Scientists have created a cyborg stingray that is powered by living rat heart cells. The toenail-sized robot, which can be guided by pulses of light and can sail smoothly through the water, may pave the way toward the development of better medical devices such as artificial hearts.
The heart and a stingray may appear to be different, but both have to overcome challenges that involve fluid and motion.
Kit Parker from Harvard University's Wyss Institute, who led the team that developed the robotic stingray, explained that, just as a stingray needs to propel itself through the water, the heart also has to propel blood through the circulatory system.
Parker, who got the idea from a stingray in an aquarium he and his daughter visited, said that an artificial heart made from living muscle cells would likely behave more like the natural heart. It may also be able to grow and change over time.
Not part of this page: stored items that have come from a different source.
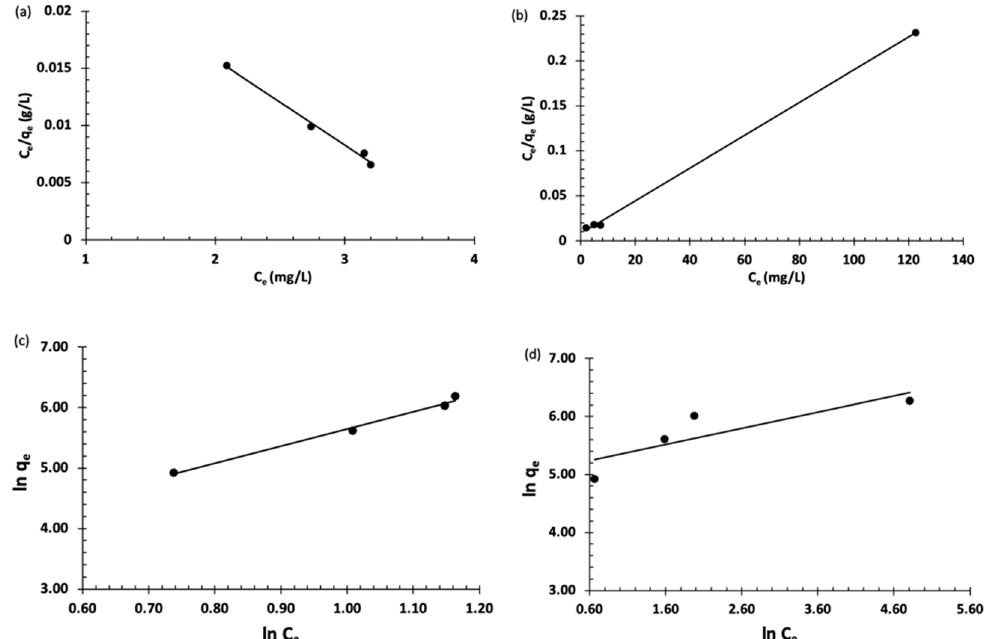
Figure 7. ( a , b ) Langmuir isotherm for the adsorption of bromothymol blue and methyl orange, re- spectively, at pH = 7 and 25 °C. ( c , d ) Freundlich isotherm for the adsorption of bromothymol blue and methyl orange at pH = 7 and 25 °C.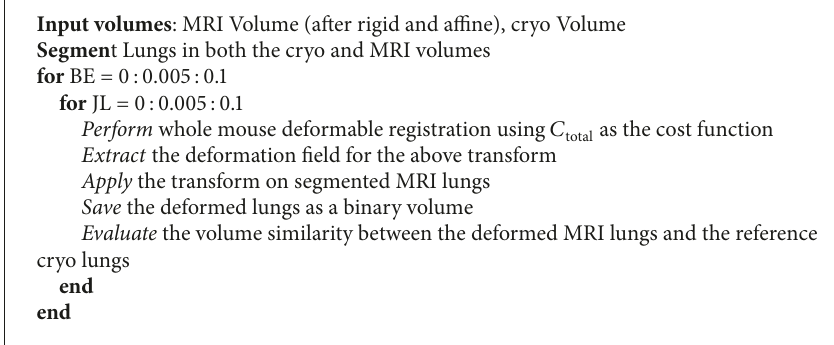
Algorithm 1: Pseudocode to find optimal parameters for cost function using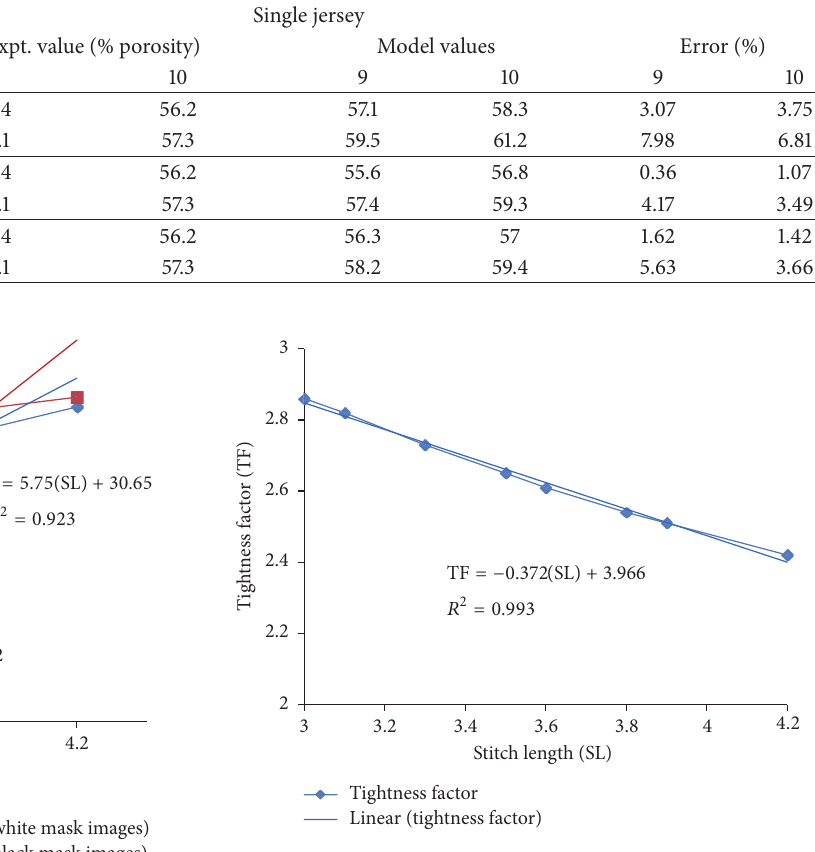
Figure 13: Tightness factor against stitch length for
An artificial heart is usually used to bridge the time to a heart transplant or to permanently replace the heart if transplantation is not possible. Artificial hearts save up to three-quarters of patients who wait for transplants.
Previous versions of this artificial organ were more like a mechanical pump, but better artificial hearts could be on the horizon with the development of the robotic stingray.
"The idea is to get a better insight into the human heart and heart disease by reverse engineering other forms of muscular pumps that we see in nature," Parker said.
Parker and colleagues, who reported their work in the journal Science on Thursday, started to build the soft tissue robot by creating charged gold skeleton overlaid with thin layer of flexible polymer.
The researchers also placed a series of heart muscle cells grown from rat embryos on top of the robot. These cells were genetically altered to make the hybrid creature follow a light source.
When exposed to light, the muscle cells caused the robot's fins to contract in a downward motion. When the cells relax, the gold skeleton, which stores some downward energy, pushes the fins back up, resulting in a swimming robot stingray that is guided by a pair of blue lights.
"Optical stimulation induced sequential muscle activation via serpentine-patterned muscle circuits, leading to coordinated undulatory swimming," the researchers wrote in their study.
"The speed and direction of the ray was controlled by modulating light frequency and by independently eliciting right and left fins, allowing the biohybrid machine to maneuver through an obstacle course."